口の中で言葉が小さく跳ね回り、ほんのり甘い味がする。
みーちゃんの話から出てくる言葉の玉、「言だま」はいつもリズムよく飛び跳ねる。
口の中に入れると飛び跳ねる感触が広がり、僕も一緒に飛び跳ねたくなる。
よく学校での出来事や友達との話をしてくれるけど、何を話しているのかわからない。
でも、みーちゃんの言だまはほんのり甘くて楽しい。
「みさきー!おしゃべりする前に、手を洗いなさい!」と、廊下の奥からママの声がやってきた。
「はーい」とみーちゃんが返事をすると、僕を地面に置いて廊下の方に歩き出した。
僕は廊下からやってきたママの言だまをキャッチして口に入れてみる。
ママの言だまは、口の中で追いかけっこが始まり、落ち着かない。
たまに、ポカポカで柔らかい言だまも出すけど、それはたまにしか出ない。
やっぱり、みーちゃんが出す言だまが一番だ。
「ただいま!たま」
青色の鞄を肩にかけたみーちゃんが帰ってきた。
後ろで一つまとめられた髪から短い髪が飛び出している。
「今日はバドミントンの試合で負けちゃった。でも次は絶対勝つからね!」
変な笑い方をしながら出てきた言だまを食べると、爽やかな甘さと塩味が弾け飛んだ。
今日は少し違うバトミントンの味。
最近、みーちゃんはよく「部活」「試験」「バトミントン」と言う。
その言葉は日によって辛かったり、甘かったり、飛び跳ねたり、転がったりする。
毎回、少し違う味で動き回るけど、どこか似ていて不思議な味。
特に「バトミントン」は不思議。
甘い味が駆け回っているかと思ったら、塩味が口の中で溶けて舌にへばりついたり、変化が激しい。
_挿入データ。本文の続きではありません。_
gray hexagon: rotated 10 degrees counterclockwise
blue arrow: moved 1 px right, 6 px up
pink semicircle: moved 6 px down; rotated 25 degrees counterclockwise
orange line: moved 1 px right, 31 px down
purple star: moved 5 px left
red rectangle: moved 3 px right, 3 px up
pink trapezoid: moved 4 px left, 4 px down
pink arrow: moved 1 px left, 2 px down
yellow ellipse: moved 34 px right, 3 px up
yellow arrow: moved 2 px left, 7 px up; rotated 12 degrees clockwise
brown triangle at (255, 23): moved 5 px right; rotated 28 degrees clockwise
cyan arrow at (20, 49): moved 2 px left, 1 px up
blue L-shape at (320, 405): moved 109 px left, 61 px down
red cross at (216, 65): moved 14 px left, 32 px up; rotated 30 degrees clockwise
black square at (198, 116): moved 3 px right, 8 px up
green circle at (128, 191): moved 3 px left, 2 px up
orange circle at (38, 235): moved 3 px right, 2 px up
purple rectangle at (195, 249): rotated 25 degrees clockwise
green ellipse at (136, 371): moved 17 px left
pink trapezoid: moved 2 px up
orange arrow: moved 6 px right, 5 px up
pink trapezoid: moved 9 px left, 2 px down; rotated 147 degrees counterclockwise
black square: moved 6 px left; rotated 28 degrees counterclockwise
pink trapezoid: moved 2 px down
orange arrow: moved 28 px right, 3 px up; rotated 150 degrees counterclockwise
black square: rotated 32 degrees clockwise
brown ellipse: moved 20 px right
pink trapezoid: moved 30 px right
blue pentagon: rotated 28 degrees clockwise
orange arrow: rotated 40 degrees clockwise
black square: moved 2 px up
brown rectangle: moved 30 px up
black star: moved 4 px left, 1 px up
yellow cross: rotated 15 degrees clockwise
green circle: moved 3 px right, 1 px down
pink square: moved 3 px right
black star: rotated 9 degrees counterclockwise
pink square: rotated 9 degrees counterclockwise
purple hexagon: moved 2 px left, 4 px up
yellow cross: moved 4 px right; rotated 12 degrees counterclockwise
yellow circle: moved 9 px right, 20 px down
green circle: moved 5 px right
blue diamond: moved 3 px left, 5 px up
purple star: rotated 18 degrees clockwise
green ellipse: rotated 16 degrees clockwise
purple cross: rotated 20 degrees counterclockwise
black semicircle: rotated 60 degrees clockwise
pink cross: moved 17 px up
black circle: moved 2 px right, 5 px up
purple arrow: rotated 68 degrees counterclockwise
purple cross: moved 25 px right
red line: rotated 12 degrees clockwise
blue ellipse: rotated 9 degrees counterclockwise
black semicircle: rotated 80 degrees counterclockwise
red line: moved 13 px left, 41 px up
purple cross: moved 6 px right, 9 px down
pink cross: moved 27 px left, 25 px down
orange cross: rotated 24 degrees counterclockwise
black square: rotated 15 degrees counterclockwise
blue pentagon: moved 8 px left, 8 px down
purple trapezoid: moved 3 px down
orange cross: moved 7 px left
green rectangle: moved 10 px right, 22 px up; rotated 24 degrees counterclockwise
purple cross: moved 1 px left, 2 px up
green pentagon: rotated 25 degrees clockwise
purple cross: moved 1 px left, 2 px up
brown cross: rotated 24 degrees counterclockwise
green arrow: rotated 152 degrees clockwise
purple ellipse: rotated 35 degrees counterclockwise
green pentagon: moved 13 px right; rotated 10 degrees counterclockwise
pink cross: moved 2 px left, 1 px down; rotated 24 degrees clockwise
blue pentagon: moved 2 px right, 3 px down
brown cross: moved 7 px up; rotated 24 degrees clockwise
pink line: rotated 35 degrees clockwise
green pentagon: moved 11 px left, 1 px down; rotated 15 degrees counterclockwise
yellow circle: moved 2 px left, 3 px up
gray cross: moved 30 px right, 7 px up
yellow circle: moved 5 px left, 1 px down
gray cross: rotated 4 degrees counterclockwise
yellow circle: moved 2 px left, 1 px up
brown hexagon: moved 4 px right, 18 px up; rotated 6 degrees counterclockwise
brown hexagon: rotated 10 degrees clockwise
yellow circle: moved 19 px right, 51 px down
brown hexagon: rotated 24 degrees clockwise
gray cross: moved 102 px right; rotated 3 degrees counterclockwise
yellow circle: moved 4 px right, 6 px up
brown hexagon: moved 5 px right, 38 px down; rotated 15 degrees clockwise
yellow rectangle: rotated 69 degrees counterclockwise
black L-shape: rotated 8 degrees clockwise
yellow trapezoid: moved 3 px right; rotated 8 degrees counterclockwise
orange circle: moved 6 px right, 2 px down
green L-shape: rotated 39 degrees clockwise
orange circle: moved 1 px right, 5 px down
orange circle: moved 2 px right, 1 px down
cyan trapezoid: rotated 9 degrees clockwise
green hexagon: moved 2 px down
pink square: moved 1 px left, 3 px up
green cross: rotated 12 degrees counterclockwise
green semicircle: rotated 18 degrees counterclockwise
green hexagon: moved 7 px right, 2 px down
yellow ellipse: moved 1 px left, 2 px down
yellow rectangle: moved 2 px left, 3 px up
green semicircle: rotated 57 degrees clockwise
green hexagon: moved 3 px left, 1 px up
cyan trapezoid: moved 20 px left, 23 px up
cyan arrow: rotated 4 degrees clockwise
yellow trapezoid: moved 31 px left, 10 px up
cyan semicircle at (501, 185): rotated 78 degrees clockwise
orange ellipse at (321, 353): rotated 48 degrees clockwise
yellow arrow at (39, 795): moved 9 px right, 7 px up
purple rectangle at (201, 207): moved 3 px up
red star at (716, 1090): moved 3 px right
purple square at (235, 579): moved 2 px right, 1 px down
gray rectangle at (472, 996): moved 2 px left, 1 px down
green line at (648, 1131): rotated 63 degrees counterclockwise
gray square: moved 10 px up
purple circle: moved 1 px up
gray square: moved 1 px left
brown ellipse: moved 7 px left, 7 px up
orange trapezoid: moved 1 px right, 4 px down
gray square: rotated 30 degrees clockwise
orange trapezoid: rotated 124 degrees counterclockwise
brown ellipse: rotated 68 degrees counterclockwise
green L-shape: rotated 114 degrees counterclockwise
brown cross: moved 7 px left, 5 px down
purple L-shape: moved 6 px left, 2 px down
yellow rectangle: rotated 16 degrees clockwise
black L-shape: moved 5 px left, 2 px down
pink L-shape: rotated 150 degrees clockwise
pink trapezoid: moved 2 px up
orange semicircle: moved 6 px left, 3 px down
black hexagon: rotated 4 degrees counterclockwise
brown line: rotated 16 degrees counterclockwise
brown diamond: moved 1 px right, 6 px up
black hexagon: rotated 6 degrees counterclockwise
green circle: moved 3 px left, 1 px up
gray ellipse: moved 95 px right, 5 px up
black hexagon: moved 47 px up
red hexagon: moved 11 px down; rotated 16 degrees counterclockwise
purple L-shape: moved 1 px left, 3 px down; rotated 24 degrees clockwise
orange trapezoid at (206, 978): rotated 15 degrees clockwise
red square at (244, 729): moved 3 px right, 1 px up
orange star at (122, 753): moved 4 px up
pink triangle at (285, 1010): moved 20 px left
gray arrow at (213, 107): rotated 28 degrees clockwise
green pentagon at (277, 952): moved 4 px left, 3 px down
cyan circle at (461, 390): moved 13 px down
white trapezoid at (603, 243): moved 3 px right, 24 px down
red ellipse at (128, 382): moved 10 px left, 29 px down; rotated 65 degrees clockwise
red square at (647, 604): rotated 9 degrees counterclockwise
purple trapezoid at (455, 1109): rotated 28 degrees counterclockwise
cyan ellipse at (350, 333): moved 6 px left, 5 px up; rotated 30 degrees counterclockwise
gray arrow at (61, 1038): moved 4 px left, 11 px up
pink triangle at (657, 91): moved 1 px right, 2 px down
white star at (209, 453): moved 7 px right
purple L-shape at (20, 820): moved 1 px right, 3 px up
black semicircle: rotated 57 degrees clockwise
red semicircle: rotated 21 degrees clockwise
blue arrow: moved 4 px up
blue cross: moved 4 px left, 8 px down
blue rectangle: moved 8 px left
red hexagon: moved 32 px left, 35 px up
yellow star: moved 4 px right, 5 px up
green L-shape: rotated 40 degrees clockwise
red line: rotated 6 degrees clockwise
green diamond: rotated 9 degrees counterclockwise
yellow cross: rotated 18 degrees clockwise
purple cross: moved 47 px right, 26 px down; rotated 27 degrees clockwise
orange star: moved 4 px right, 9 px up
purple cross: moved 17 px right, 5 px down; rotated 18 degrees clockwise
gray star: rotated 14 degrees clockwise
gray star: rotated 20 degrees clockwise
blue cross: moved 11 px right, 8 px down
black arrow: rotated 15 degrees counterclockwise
びっくりして、走り回りたくなるけど、食べ終わった口の中の空白が気になり、また食べたくなる。
今日の言だまも、食べた瞬間に言だまが弾け飛び、爽やかな甘さと塩味が全身に広がった。
今日の「バトミントン」はそんな味だったのかな。
僕は、食べたときの衝撃をみーちゃんにも感じてほしくて、
言葉を出してみる。
複雑な言葉は出せないけど、みーちゃんは笑ってくれた。
ニコニコしながら、僕を撫でる手の温もりがとても心地よくて嬉しい。
「ただいま。たま」
靴も鞄もテカテカの茶色になったみーちゃんが帰ってきた。
最近のみーちゃんの言だまはトロトロで甘酸っぱい。
この前、「好きな人ができたの」と小さな声で言ってからだ。
その言だまを食べたら、トロトロの甘酸っぱいものが口の中で膨らんだ。
おしゃべりする時間が減ったけれど、みーちゃんの周りにはいつも言だまが浮かんでいる。